Asa had climbed up a crag to get a better view of their surroundings and find a shortcut through the particularly rough stretch they were traversing. As he descended, he slid and rolled down the cliff. He looked like a thing as he tumbled and bounced against the rocks. Håkan saw it from afar, and as it happened, he felt the weight of reality draining out of the world. Later, he was embarrassed to recall that his first thought had been that now he would be completely alone again. The initial shock overcome, he ran to the base of the crag where Asa lay, badly bruised and bleeding but conscious. His left tibia was disfigured in a zigzagging fracture.
“I can help,” Håkan panted, holding Asa’s head in his hands.
Asa did not respond. The pain had canceled out whatever it is that makes eyes human.

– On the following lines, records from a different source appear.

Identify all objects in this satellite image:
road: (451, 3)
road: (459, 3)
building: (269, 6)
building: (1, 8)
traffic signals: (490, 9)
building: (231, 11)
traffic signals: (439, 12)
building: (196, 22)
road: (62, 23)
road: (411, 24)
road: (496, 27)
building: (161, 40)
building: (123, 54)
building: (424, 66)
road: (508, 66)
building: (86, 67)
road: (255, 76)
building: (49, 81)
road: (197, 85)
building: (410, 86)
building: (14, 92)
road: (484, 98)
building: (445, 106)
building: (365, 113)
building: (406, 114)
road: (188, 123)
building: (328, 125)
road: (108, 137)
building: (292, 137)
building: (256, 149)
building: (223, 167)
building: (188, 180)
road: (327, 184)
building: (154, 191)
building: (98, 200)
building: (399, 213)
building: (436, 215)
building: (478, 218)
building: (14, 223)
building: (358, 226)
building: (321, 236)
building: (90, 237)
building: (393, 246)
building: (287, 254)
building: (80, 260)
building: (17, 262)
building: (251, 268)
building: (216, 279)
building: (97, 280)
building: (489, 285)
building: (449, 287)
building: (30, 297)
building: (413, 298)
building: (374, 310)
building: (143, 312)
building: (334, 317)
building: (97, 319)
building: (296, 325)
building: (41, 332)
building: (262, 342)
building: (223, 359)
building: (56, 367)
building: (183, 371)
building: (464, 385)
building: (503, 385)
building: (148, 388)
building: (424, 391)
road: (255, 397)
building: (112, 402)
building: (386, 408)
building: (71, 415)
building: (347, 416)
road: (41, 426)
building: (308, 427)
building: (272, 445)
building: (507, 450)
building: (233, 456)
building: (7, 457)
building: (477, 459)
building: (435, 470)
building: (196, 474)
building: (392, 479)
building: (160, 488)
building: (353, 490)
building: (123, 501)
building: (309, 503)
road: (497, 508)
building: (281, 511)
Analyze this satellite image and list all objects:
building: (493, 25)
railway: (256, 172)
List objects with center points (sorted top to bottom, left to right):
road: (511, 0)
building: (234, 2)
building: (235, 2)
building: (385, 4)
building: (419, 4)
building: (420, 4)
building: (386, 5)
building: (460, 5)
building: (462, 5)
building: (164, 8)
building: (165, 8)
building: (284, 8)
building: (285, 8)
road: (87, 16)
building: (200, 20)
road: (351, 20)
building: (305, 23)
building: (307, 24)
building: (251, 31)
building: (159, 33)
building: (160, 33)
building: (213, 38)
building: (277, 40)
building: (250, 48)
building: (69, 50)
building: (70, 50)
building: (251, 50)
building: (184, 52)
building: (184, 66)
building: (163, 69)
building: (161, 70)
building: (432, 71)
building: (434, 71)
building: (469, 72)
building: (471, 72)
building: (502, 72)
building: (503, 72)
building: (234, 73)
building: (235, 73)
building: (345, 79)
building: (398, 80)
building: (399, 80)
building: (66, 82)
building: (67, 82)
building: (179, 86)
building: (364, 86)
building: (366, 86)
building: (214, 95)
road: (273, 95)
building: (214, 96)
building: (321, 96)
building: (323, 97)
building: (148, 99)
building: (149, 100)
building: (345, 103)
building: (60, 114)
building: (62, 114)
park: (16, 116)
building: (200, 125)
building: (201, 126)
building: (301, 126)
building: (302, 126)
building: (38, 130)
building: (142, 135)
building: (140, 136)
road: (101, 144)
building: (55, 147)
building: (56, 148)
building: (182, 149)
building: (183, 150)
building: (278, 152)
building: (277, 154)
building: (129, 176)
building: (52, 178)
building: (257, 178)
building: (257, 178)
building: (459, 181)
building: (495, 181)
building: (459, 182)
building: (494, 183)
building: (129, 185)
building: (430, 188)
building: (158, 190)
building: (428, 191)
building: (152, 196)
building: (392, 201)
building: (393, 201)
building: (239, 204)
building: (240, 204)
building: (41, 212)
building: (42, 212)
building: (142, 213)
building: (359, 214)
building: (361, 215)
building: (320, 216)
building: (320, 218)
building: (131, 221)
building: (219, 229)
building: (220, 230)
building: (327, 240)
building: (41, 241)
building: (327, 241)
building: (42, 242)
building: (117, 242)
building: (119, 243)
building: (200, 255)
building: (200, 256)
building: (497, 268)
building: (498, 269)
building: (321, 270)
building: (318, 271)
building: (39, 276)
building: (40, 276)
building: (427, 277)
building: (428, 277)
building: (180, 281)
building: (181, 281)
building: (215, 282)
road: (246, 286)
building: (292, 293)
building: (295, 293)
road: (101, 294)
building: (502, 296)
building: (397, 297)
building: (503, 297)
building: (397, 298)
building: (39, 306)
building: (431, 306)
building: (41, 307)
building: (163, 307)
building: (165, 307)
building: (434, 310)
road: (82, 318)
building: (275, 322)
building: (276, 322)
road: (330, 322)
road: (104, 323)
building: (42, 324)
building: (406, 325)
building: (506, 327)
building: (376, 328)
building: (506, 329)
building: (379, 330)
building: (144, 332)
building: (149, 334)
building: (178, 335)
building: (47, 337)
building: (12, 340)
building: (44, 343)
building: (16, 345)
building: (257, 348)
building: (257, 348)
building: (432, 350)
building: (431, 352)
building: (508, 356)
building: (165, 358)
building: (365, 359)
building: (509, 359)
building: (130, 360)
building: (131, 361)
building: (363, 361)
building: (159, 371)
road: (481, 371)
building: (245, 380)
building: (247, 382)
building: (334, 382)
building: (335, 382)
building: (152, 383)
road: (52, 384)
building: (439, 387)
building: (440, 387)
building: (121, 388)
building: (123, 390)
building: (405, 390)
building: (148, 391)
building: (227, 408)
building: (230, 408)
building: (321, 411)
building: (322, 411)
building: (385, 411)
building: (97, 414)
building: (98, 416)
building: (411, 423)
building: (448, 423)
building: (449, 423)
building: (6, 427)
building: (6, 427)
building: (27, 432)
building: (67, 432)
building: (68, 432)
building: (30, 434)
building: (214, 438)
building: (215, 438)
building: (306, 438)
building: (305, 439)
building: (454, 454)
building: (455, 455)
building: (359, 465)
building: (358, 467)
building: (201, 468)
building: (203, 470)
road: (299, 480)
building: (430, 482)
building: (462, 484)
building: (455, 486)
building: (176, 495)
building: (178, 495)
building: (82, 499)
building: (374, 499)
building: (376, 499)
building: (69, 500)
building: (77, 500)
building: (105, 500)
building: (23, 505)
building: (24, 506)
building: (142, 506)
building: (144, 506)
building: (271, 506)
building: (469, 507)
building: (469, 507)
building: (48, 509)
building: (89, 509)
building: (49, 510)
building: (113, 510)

They moved around frantically, looking at nothing. His chest heaved. He gasped like a fish.
Håkan ripped Asa’s trousers. The bone had almost broken through the skin. He thought that he might be able to set it but was concerned about the fever and the rot that often followed wounds of this kind. Asa started shivering. His teeth chattered. The horses could not get up there. Håkan would have to move him down. Make a stretcher. But first, the bone. He needed the sedative. He held Asa’s head tightly to his chest and then, very gently, put it down. Asa’s eyes still stirred, staring beyond the sky. Håkan took a step back. He could not leave him there, alone. Not even for an instant. He wished he could ask Asa what to do.
“I will come back,” he said and, before becoming paralyzed by doubt again, turned around and dashed downhill toward their horses.
He got his tin box, blankets, and rope, and ran back.
Asa’s jaws were now clenched in a sinister smile, as if offering his teeth up for inspection to a remotely distant being. He looked lost. Asa had never looked lost before. His frame shook. Håkan managed to pour a few drops of the tincture down the corner of his mouth. The shaking subsided. Håkan touched the skin over the fracture. It was tight, like a full bladder. For the first time, he was scared of a body—of hurting it, of the power its frailty had over him. Gently, he got Asa on a blanket, dragged him over to a tree, sat him up with his back against the trunk, and, after padding his armpits and chest with another blanket, tied him to it. He studied the fracture, then looked at the mountains, then at the sky, then down. He closed his eyes and covered his face with his hands. A hawk called; another responded. He removed his hands from his face. As if waking up, he opened his eyes and kneeled at Asa’s feet. He grabbed his ankle, delicately moved it up and down and side to side, and suddenly, with abrupt violence, pulled. The bones shifting through the flesh sounded like horses chewing corn. He kept pulling and twisting the ankle, holding his breath, blinded by his sweat. With a deep moan, he let go. The bone seemed to be in place, but blood kept pooling under the skin. He could only hope no major vessel had been torn. With some branches, blankets, and rope, he improvised a stretcher on which he pulled Asa down to their camp. The slope was littered with sharp stones. They slowly clambered their way down. The sun had long set when they got back to their horses. Håkan pitched camp.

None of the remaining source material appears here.